**Task directions:**
Pictures should be left out while the data beneath this task is written out word for word.

::::::

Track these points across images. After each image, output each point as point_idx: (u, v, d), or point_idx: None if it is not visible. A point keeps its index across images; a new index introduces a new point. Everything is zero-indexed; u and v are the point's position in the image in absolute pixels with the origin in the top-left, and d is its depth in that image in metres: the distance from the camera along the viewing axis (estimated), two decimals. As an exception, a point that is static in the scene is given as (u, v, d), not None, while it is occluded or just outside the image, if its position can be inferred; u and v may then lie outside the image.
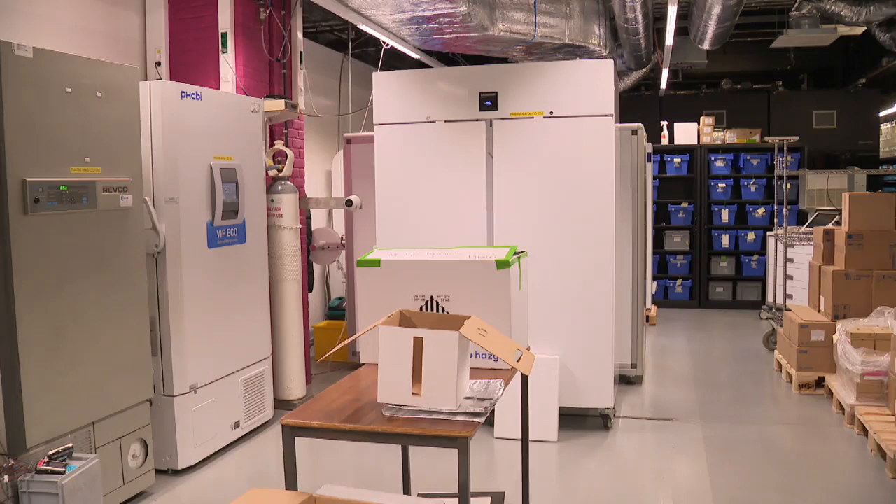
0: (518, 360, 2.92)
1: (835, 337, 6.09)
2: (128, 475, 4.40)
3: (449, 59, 9.50)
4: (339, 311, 8.50)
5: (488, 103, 5.56)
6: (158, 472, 4.75)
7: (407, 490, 3.95)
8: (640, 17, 7.14)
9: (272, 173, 6.09)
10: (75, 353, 4.01)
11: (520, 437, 4.17)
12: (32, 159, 3.74)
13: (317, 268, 8.28)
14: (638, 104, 11.99)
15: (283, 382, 6.15)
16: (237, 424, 5.40)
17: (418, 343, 2.71)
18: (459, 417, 2.68)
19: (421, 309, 3.38)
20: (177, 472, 4.91)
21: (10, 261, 3.63)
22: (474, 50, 6.50)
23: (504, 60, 7.15)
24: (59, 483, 3.58)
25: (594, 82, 5.40)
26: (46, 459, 3.70)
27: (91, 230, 4.10)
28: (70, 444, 3.84)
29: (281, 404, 6.12)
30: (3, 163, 3.60)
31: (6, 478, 3.64)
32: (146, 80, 5.56)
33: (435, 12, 5.33)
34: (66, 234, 3.94)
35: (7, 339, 3.66)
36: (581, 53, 7.08)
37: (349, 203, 6.47)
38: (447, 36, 5.90)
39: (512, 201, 5.53)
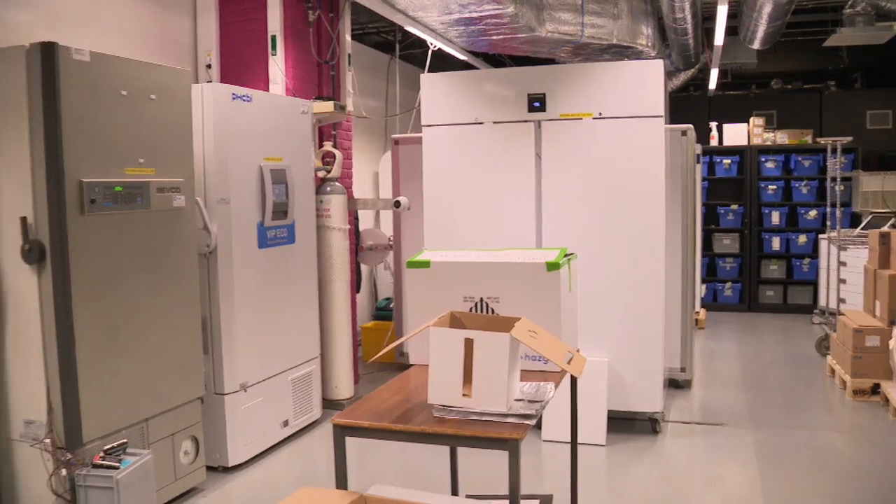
0: (569, 363, 2.90)
1: (891, 342, 5.97)
2: (179, 471, 4.46)
3: (495, 60, 9.49)
4: (386, 312, 8.53)
5: (537, 104, 5.53)
6: (209, 468, 4.81)
7: (455, 491, 3.95)
8: (688, 17, 7.06)
9: (321, 174, 6.13)
10: (129, 350, 4.07)
11: (568, 439, 4.15)
12: (89, 161, 3.82)
13: (364, 268, 8.32)
14: (686, 105, 11.86)
15: (331, 382, 6.20)
16: (286, 423, 5.45)
17: (469, 344, 2.70)
18: (510, 419, 2.67)
19: (470, 310, 3.38)
20: (227, 470, 4.97)
21: (67, 260, 3.71)
22: (521, 51, 6.48)
23: (550, 61, 7.12)
24: (115, 478, 3.65)
25: (644, 83, 5.35)
26: (102, 454, 3.77)
27: (145, 230, 4.17)
28: (124, 440, 3.91)
29: (329, 404, 6.16)
30: (61, 164, 3.67)
31: (64, 471, 3.73)
32: (197, 82, 5.64)
33: (482, 13, 5.33)
34: (120, 234, 4.01)
35: (65, 336, 3.73)
36: (629, 54, 7.02)
37: (397, 204, 6.49)
38: (494, 37, 5.89)
39: (560, 203, 5.51)
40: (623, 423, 5.64)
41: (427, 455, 5.17)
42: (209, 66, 6.09)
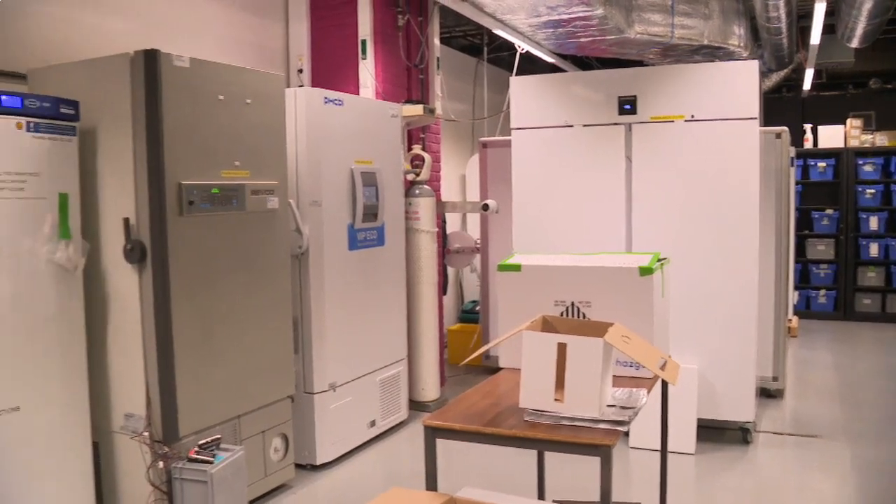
0: (662, 369, 2.86)
1: None
2: (269, 468, 4.55)
3: (582, 62, 9.42)
4: (472, 315, 8.55)
5: (627, 107, 5.47)
6: (297, 466, 4.89)
7: (541, 495, 3.94)
8: (783, 16, 6.87)
9: (410, 177, 6.18)
10: (224, 348, 4.18)
11: (655, 447, 4.10)
12: (187, 163, 3.93)
13: (450, 271, 8.35)
14: (779, 106, 11.54)
15: (417, 384, 6.24)
16: (373, 423, 5.51)
17: (562, 349, 2.69)
18: (602, 425, 2.64)
19: (561, 314, 3.36)
20: (315, 468, 5.05)
21: (167, 260, 3.82)
22: (609, 53, 6.41)
23: (638, 63, 7.03)
24: (209, 472, 3.73)
25: (737, 84, 5.24)
26: (197, 449, 3.86)
27: (239, 231, 4.27)
28: (218, 436, 4.00)
29: (415, 405, 6.20)
30: (161, 167, 3.79)
31: (161, 464, 3.84)
32: (289, 86, 5.75)
33: (571, 16, 5.30)
34: (216, 235, 4.12)
35: (164, 333, 3.85)
36: (720, 55, 6.88)
37: (486, 207, 6.50)
38: (582, 39, 5.84)
39: (651, 206, 5.43)
40: (713, 433, 5.52)
41: (512, 458, 5.13)
42: (300, 71, 6.20)
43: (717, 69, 5.39)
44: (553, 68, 8.58)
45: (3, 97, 3.44)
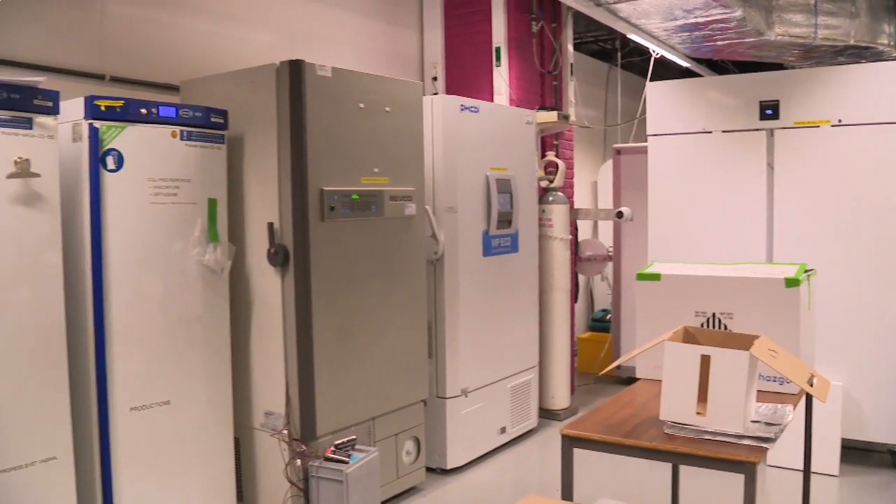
0: (811, 385, 2.75)
1: None
2: (401, 470, 4.61)
3: (717, 66, 9.16)
4: (602, 323, 8.44)
5: (769, 112, 5.29)
6: (428, 470, 4.93)
7: (677, 511, 3.85)
8: (941, 13, 6.51)
9: (543, 184, 6.16)
10: (361, 351, 4.26)
11: (796, 466, 3.94)
12: (329, 170, 4.03)
13: (581, 278, 8.27)
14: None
15: (548, 392, 6.20)
16: (503, 430, 5.50)
17: (705, 361, 2.62)
18: (746, 441, 2.56)
19: (702, 325, 3.28)
20: (445, 472, 5.08)
21: (308, 263, 3.93)
22: (746, 56, 6.23)
23: (776, 66, 6.78)
24: (345, 471, 3.82)
25: (888, 86, 4.98)
26: (333, 448, 3.95)
27: (377, 237, 4.35)
28: (353, 437, 4.08)
29: (545, 413, 6.16)
30: (305, 174, 3.90)
31: (298, 462, 3.95)
32: (424, 94, 5.83)
33: (708, 18, 5.18)
34: (355, 240, 4.21)
35: (304, 334, 3.96)
36: (867, 55, 6.55)
37: (620, 215, 6.41)
38: (719, 42, 5.71)
39: (795, 215, 5.22)
40: (858, 454, 5.25)
41: (644, 471, 5.04)
42: (435, 79, 6.28)
43: (867, 71, 5.15)
44: (687, 73, 8.38)
45: (160, 108, 3.64)
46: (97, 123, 3.41)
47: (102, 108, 3.43)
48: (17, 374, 3.08)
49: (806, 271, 3.34)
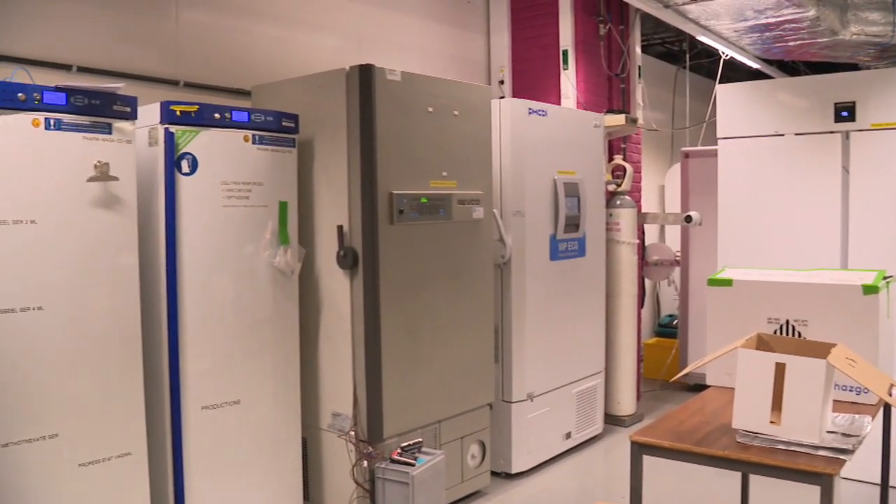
0: (891, 395, 2.67)
1: None
2: (466, 474, 4.61)
3: (788, 67, 8.98)
4: (668, 329, 8.33)
5: (845, 114, 5.16)
6: (493, 474, 4.92)
7: (748, 521, 3.77)
8: None
9: (611, 188, 6.11)
10: (428, 354, 4.28)
11: (870, 479, 3.84)
12: (398, 174, 4.06)
13: (647, 283, 8.18)
14: None
15: (613, 397, 6.14)
16: (568, 435, 5.47)
17: (780, 369, 2.56)
18: (822, 452, 2.50)
19: (775, 332, 3.21)
20: (509, 476, 5.07)
21: (377, 266, 3.96)
22: (819, 56, 6.10)
23: (849, 66, 6.62)
24: (411, 474, 3.84)
25: (973, 88, 4.84)
26: (399, 451, 3.99)
27: (445, 240, 4.36)
28: (419, 439, 4.11)
29: (610, 419, 6.10)
30: (374, 177, 3.93)
31: (365, 463, 3.99)
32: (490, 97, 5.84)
33: (779, 19, 5.09)
34: (423, 244, 4.23)
35: (372, 337, 3.99)
36: (947, 54, 6.37)
37: (688, 219, 6.32)
38: (791, 43, 5.60)
39: (872, 221, 5.07)
40: (938, 467, 5.09)
41: (711, 479, 4.95)
42: (502, 82, 6.28)
43: (948, 71, 5.00)
44: (757, 74, 8.22)
45: (233, 112, 3.71)
46: (172, 128, 3.50)
47: (178, 113, 3.52)
48: (95, 371, 3.17)
49: (885, 278, 3.26)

::::::

**Response box:**
Track these points across images. After each image, output each point as point_idx: (u, v, d), or point_idx: None if it is not visible. A point keeps its index across images; a new index introduces a new point. Everything is zero-indexed; u and v are the point's position in the image in absolute pixels with the origin in the top-left, and d is its depth in that image in metres: the distance from the camera along the viewing axis (estimated), two decimals. As an exception, a point that is static in the scene is given as (u, v, d), not None, while it is occluded or just outside the image, if its position can be inferred; u and v may then lie outside the image.
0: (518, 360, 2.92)
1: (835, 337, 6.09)
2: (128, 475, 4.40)
3: (449, 59, 9.50)
4: (339, 311, 8.50)
5: (488, 103, 5.56)
6: (158, 472, 4.75)
7: (407, 490, 3.95)
8: (640, 17, 7.14)
9: (272, 173, 6.09)
10: (75, 353, 4.01)
11: (520, 437, 4.17)
12: (32, 159, 3.74)
13: (317, 268, 8.28)
14: (638, 104, 11.99)
15: (283, 382, 6.15)
16: (237, 424, 5.40)
17: (418, 343, 2.71)
18: (459, 417, 2.68)
19: (421, 309, 3.38)
20: (177, 472, 4.91)
21: (10, 261, 3.63)
22: (474, 50, 6.50)
23: (504, 60, 7.15)
24: (59, 483, 3.58)
25: (594, 82, 5.40)
26: (46, 459, 3.70)
27: (91, 230, 4.10)
28: (70, 444, 3.84)
29: (281, 404, 6.12)
30: (3, 163, 3.60)
31: (6, 478, 3.64)
32: (146, 80, 5.56)
33: (435, 12, 5.33)
34: (66, 234, 3.94)
35: (7, 339, 3.66)
36: (581, 53, 7.08)
37: (349, 203, 6.47)
38: (447, 36, 5.90)
39: (512, 201, 5.53)
0: (569, 363, 2.90)
1: (891, 342, 5.97)
2: (179, 471, 4.46)
3: (495, 60, 9.49)
4: (386, 312, 8.53)
5: (537, 104, 5.53)
6: (209, 468, 4.81)
7: (455, 491, 3.95)
8: (688, 17, 7.06)
9: (321, 174, 6.13)
10: (129, 350, 4.07)
11: (568, 439, 4.15)
12: (89, 161, 3.82)
13: (364, 268, 8.32)
14: (686, 105, 11.86)
15: (331, 382, 6.20)
16: (286, 423, 5.45)
17: (469, 344, 2.70)
18: (510, 419, 2.67)
19: (470, 310, 3.38)
20: (227, 470, 4.97)
21: (67, 260, 3.71)
22: (521, 51, 6.48)
23: (550, 61, 7.12)
24: (115, 478, 3.65)
25: (644, 83, 5.35)
26: (102, 454, 3.77)
27: (145, 230, 4.17)
28: (124, 440, 3.91)
29: (329, 404, 6.16)
30: (61, 164, 3.67)
31: (64, 471, 3.73)
32: (197, 82, 5.64)
33: (482, 13, 5.33)
34: (120, 234, 4.01)
35: (65, 336, 3.73)
36: (629, 54, 7.02)
37: (397, 204, 6.49)
38: (494, 37, 5.89)
39: (560, 203, 5.51)
40: (623, 423, 5.64)
41: (427, 455, 5.17)
42: (209, 66, 6.09)
0: (662, 369, 2.86)
1: None
2: (269, 468, 4.55)
3: (582, 62, 9.42)
4: (472, 315, 8.55)
5: (627, 107, 5.47)
6: (297, 466, 4.89)
7: (541, 495, 3.94)
8: (783, 16, 6.87)
9: (410, 177, 6.18)
10: (224, 348, 4.18)
11: (655, 447, 4.10)
12: (187, 163, 3.93)
13: (450, 271, 8.35)
14: (779, 106, 11.54)
15: (417, 384, 6.24)
16: (373, 423, 5.51)
17: (562, 349, 2.69)
18: (602, 425, 2.64)
19: (561, 314, 3.36)
20: (315, 468, 5.05)
21: (167, 260, 3.82)
22: (609, 53, 6.41)
23: (638, 63, 7.03)
24: (209, 472, 3.73)
25: (737, 84, 5.24)
26: (197, 449, 3.86)
27: (239, 231, 4.27)
28: (218, 436, 4.00)
29: (415, 405, 6.20)
30: (161, 167, 3.79)
31: (161, 464, 3.84)
32: (289, 86, 5.75)
33: (571, 16, 5.30)
34: (216, 235, 4.12)
35: (164, 333, 3.85)
36: (720, 55, 6.88)
37: (486, 207, 6.50)
38: (582, 39, 5.84)
39: (651, 206, 5.43)
40: (713, 433, 5.52)
41: (512, 458, 5.13)
42: (300, 71, 6.20)
43: (717, 69, 5.39)
44: (553, 68, 8.58)
45: (3, 97, 3.44)
0: (811, 385, 2.75)
1: None
2: (401, 470, 4.61)
3: (717, 66, 9.16)
4: (602, 323, 8.44)
5: (769, 112, 5.29)
6: (428, 470, 4.93)
7: (677, 511, 3.85)
8: (941, 13, 6.51)
9: (543, 184, 6.16)
10: (361, 351, 4.26)
11: (796, 466, 3.94)
12: (329, 170, 4.03)
13: (581, 278, 8.27)
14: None
15: (548, 392, 6.20)
16: (503, 430, 5.50)
17: (705, 361, 2.62)
18: (746, 441, 2.56)
19: (702, 325, 3.28)
20: (445, 472, 5.08)
21: (308, 263, 3.93)
22: (746, 56, 6.23)
23: (776, 66, 6.78)
24: (345, 471, 3.82)
25: (888, 86, 4.98)
26: (333, 448, 3.95)
27: (377, 237, 4.35)
28: (353, 437, 4.08)
29: (545, 413, 6.16)
30: (305, 174, 3.90)
31: (298, 462, 3.95)
32: (424, 94, 5.83)
33: (708, 18, 5.18)
34: (355, 240, 4.21)
35: (304, 334, 3.96)
36: (867, 55, 6.55)
37: (620, 215, 6.41)
38: (719, 42, 5.71)
39: (795, 215, 5.22)
40: (858, 454, 5.25)
41: (644, 471, 5.04)
42: (435, 79, 6.28)
43: (867, 71, 5.15)
44: (687, 73, 8.38)
45: (160, 108, 3.64)
46: (97, 123, 3.41)
47: (102, 108, 3.43)
48: (17, 374, 3.08)
49: (806, 271, 3.34)
0: (891, 395, 2.67)
1: None
2: (466, 474, 4.61)
3: (788, 67, 8.98)
4: (668, 329, 8.33)
5: (845, 114, 5.16)
6: (493, 474, 4.92)
7: (748, 521, 3.77)
8: None
9: (611, 188, 6.11)
10: (428, 354, 4.28)
11: (870, 479, 3.84)
12: (398, 174, 4.06)
13: (647, 283, 8.18)
14: None
15: (613, 397, 6.14)
16: (568, 435, 5.47)
17: (780, 369, 2.56)
18: (822, 452, 2.50)
19: (775, 332, 3.21)
20: (509, 476, 5.07)
21: (377, 266, 3.96)
22: (819, 56, 6.10)
23: (849, 66, 6.62)
24: (411, 474, 3.84)
25: (973, 88, 4.84)
26: (399, 451, 3.99)
27: (445, 240, 4.36)
28: (419, 439, 4.11)
29: (610, 419, 6.10)
30: (374, 177, 3.93)
31: (365, 463, 3.99)
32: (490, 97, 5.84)
33: (779, 19, 5.09)
34: (423, 244, 4.23)
35: (372, 337, 3.99)
36: (947, 54, 6.37)
37: (688, 219, 6.32)
38: (791, 43, 5.60)
39: (872, 221, 5.07)
40: (938, 467, 5.09)
41: (711, 479, 4.95)
42: (502, 82, 6.28)
43: (948, 71, 5.00)
44: (757, 74, 8.22)
45: (233, 112, 3.71)
46: (172, 128, 3.50)
47: (178, 113, 3.52)
48: (95, 371, 3.17)
49: (885, 278, 3.26)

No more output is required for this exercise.